Saved data entries
◆ ◆ ◆
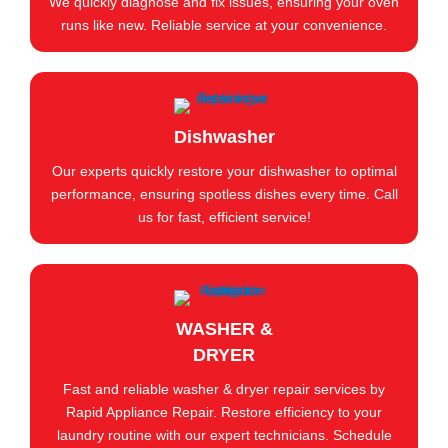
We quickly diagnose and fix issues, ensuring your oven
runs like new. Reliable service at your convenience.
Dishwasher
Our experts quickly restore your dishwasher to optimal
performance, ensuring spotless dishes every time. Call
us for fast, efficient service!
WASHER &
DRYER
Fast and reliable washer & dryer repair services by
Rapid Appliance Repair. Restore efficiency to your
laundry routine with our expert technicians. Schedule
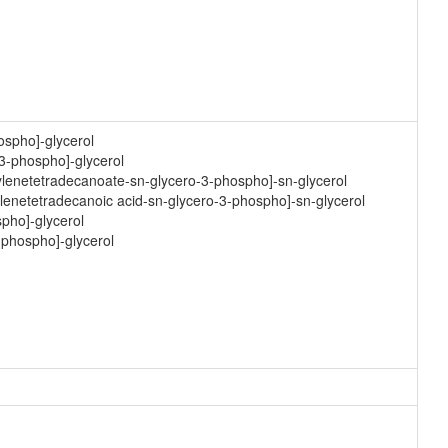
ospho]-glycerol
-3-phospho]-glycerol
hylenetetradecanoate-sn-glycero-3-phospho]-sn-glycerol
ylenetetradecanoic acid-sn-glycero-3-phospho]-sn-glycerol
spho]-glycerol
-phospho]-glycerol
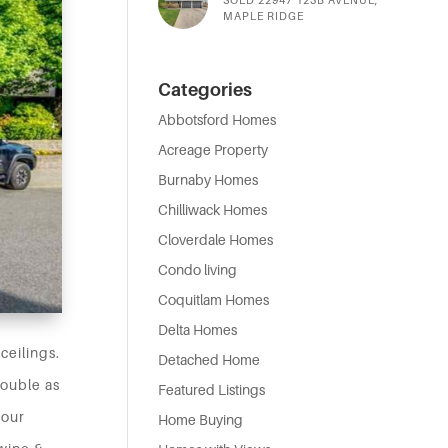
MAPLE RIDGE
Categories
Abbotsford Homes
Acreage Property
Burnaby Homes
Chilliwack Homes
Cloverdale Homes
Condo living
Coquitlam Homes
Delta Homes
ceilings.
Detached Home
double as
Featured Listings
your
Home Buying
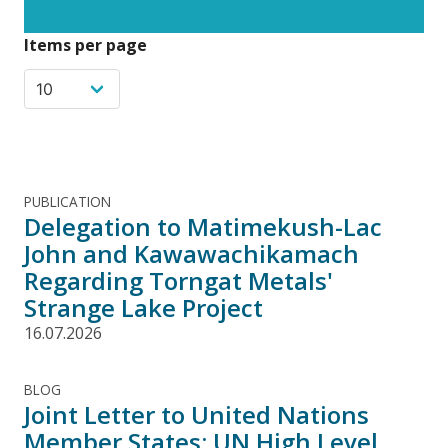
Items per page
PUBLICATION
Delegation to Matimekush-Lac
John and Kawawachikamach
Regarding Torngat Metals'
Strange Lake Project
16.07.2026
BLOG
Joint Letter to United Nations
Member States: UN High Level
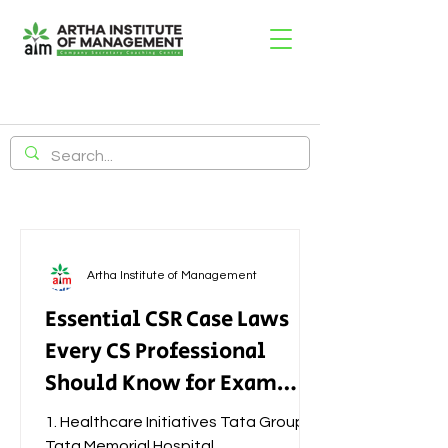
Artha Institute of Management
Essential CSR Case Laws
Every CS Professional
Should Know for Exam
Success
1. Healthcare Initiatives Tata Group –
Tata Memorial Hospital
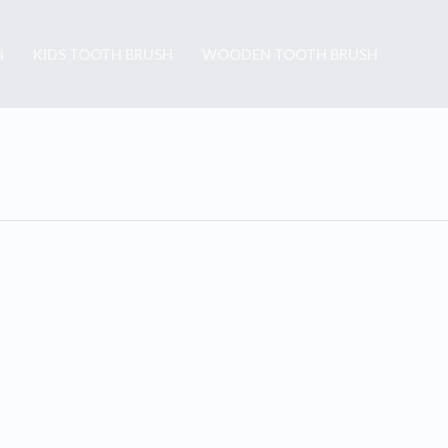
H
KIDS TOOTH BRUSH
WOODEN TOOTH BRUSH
◆ ◆ ◆
== Action item ==
If a line in the entries includes the word "BRUSH", copy that line out.

== Solution ==
KIDS TOOTH BRUSH
WOODEN TOOTH BRUSH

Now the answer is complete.